BEGIN DATASET RECORDS

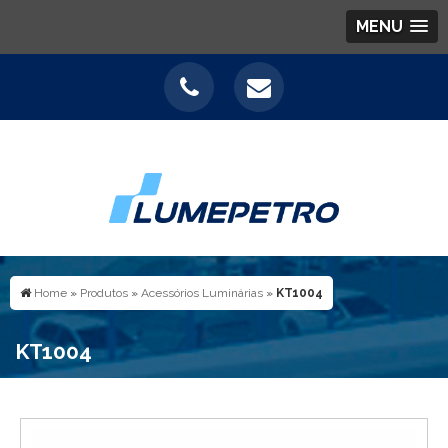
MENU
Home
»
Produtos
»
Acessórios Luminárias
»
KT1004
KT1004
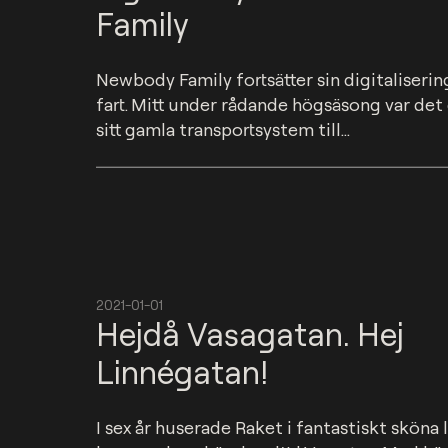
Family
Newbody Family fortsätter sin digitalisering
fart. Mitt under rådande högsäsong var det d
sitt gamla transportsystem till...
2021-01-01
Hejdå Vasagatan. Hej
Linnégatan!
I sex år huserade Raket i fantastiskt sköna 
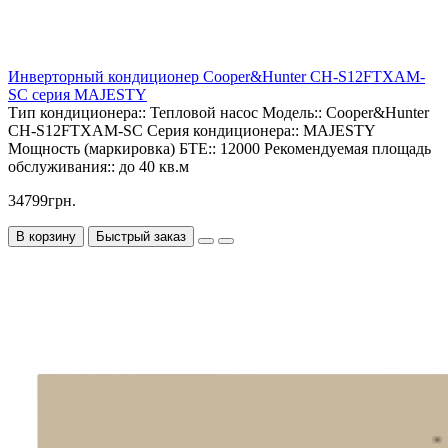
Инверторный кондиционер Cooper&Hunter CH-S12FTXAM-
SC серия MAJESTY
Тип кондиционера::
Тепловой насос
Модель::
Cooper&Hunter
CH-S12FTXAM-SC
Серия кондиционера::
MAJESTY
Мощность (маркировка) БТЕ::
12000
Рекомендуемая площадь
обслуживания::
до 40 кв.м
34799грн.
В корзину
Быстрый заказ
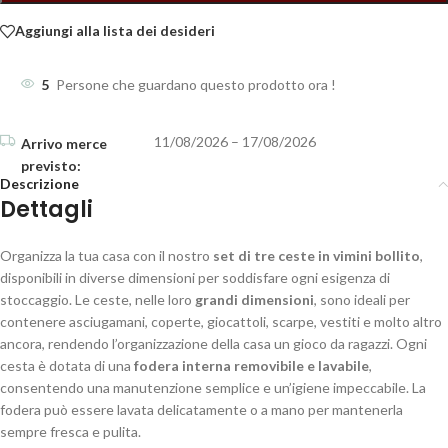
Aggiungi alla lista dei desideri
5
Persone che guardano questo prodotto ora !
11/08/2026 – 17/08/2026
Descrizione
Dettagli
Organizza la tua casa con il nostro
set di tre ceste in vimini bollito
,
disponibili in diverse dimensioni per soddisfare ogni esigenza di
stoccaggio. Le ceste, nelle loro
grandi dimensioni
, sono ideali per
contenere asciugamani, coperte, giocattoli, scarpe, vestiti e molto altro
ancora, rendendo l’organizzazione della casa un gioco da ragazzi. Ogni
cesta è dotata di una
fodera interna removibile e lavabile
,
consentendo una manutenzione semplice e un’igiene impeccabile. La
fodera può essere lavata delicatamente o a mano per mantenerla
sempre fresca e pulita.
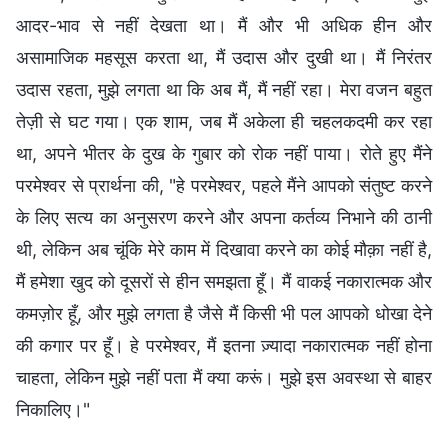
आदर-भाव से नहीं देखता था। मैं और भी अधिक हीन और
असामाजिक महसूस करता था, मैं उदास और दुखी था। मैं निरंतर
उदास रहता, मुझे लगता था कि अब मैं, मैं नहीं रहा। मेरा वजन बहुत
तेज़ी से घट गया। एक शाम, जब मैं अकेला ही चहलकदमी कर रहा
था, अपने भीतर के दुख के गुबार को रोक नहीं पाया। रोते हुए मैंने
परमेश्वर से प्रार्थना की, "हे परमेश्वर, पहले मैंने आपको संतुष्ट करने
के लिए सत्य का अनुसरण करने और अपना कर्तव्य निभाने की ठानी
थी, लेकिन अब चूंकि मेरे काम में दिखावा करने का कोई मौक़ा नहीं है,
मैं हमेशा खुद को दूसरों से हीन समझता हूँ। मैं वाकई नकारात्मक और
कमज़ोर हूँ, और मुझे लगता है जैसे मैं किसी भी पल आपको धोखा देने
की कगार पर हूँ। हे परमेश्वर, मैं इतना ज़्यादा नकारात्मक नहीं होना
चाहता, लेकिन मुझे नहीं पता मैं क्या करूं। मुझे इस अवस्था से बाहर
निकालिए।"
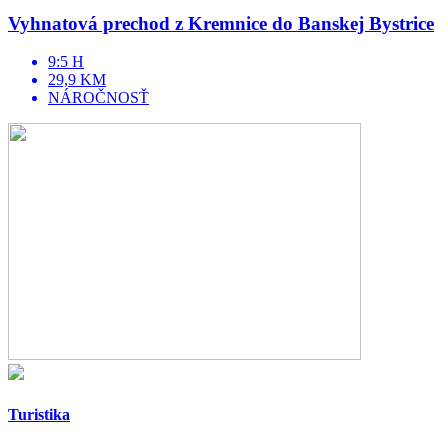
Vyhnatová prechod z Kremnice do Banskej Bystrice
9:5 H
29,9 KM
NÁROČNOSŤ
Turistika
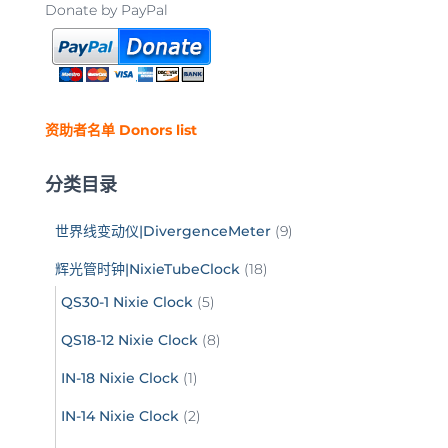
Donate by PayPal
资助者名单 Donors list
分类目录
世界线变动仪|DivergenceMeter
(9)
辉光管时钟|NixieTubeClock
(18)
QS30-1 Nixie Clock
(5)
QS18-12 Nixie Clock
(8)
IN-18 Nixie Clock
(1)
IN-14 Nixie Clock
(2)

END DATASET RECORDS

**EXERCISE PROMPT:** Turn the text read from all the entries above into a single numbered list, one item per line and no blank lines. Leave the pictures out.

**RESPONSE FOR THIS EXERCISE:**
1. MENU
2. Home
3. »
4. Produtos
5. »
6. Acessórios Luminárias
7. »
8. KT1004
9. KT1004
10. Family
11. Newbody Family fortsätter sin digitalisering
12. fart. Mitt under rådande högsäsong var det d
13. sitt gamla transportsystem till...
14. 2021-01-01
15. Hejdå Vasagatan. Hej
16. Linnégatan!
17. I sex år huserade Raket i fantastiskt sköna 
18. Инверторный кондиционер Cooper&Hunter CH-S12FTXAM-
19. SC серия MAJESTY
20. Тип кондиционера::
21. Тепловой насос
22. Модель::
23. Cooper&Hunter
24. CH-S12FTXAM-SC
25. Серия кондиционера::
26. MAJESTY
27. Мощность (маркировка) БТЕ::
28. 12000
29. Рекомендуемая площадь
30. обслуживания::
31. до 40 кв.м
32. 34799грн.
33. В корзину
34. Быстрый заказ
35. Aggiungi alla lista dei desideri
36. 5
37. Persone che guardano questo prodotto ora !
38. 11/08/2026 – 17/08/2026
39. Descrizione
40. Dettagli
41. Organizza la tua casa con il nostro
42. set di tre ceste in vimini bollito
43. ,
44. disponibili in diverse dimensioni per soddisfare ogni esigenza di
45. stoccaggio. Le ceste, nelle loro
46. grandi dimensioni
47. , sono ideali per
48. contenere asciugamani, coperte, giocattoli, scarpe, vestiti e molto altro
49. ancora, rendendo l’organizzazione della casa un gioco da ragazzi. Ogni
50. cesta è dotata di una
51. fodera interna removibile e lavabile
52. ,
53. consentendo una manutenzione semplice e un’igiene impeccabile. La
54. fodera può essere lavata delicatamente o a mano per mantenerla
55. sempre fresca e pulita.
56. आदर-भाव से नहीं देखता था। मैं और भी अधिक हीन और
57. असामाजिक महसूस करता था, मैं उदास और दुखी था। मैं निरंतर
58. उदास रहता, मुझे लगता था कि अब मैं, मैं नहीं रहा। मेरा वजन बहुत
59. तेज़ी से घट गया। एक शाम, जब मैं अकेला ही चहलकदमी कर रहा
60. था, अपने भीतर के दुख के गुबार को रोक नहीं पाया। रोते हुए मैंने
61. परमेश्वर से प्रार्थना की, "हे परमेश्वर, पहले मैंने आपको संतुष्ट करने
62. के लिए सत्य का अनुसरण करने और अपना कर्तव्य निभाने की ठानी
63. थी, लेकिन अब चूंकि मेरे काम में दिखावा करने का कोई मौक़ा नहीं है,
64. मैं हमेशा खुद को दूसरों से हीन समझता हूँ। मैं वाकई नकारात्मक और
65. कमज़ोर हूँ, और मुझे लगता है जैसे मैं किसी भी पल आपको धोखा देने
66. की कगार पर हूँ। हे परमेश्वर, मैं इतना ज़्यादा नकारात्मक नहीं होना
67. चाहता, लेकिन मुझे नहीं पता मैं क्या करूं। मुझे इस अवस्था से बाहर
68. निकालिए।"
69. Vyhnatová prechod z Kremnice do Banskej Bystrice
70. 9:5 H
71. 29,9 KM
72. NÁROČNOSŤ
73. Turistika
74. Donate by PayPal
75. 资助者名单 Donors list
76. 分类目录
77. 世界线变动仪|DivergenceMeter
78. (9)
79. 辉光管时钟|NixieTubeClock
80. (18)
81. QS30-1 Nixie Clock
82. (5)
83. QS18-12 Nixie Clock
84. (8)
85. IN-18 Nixie Clock
86. (1)
87. IN-14 Nixie Clock
88. (2)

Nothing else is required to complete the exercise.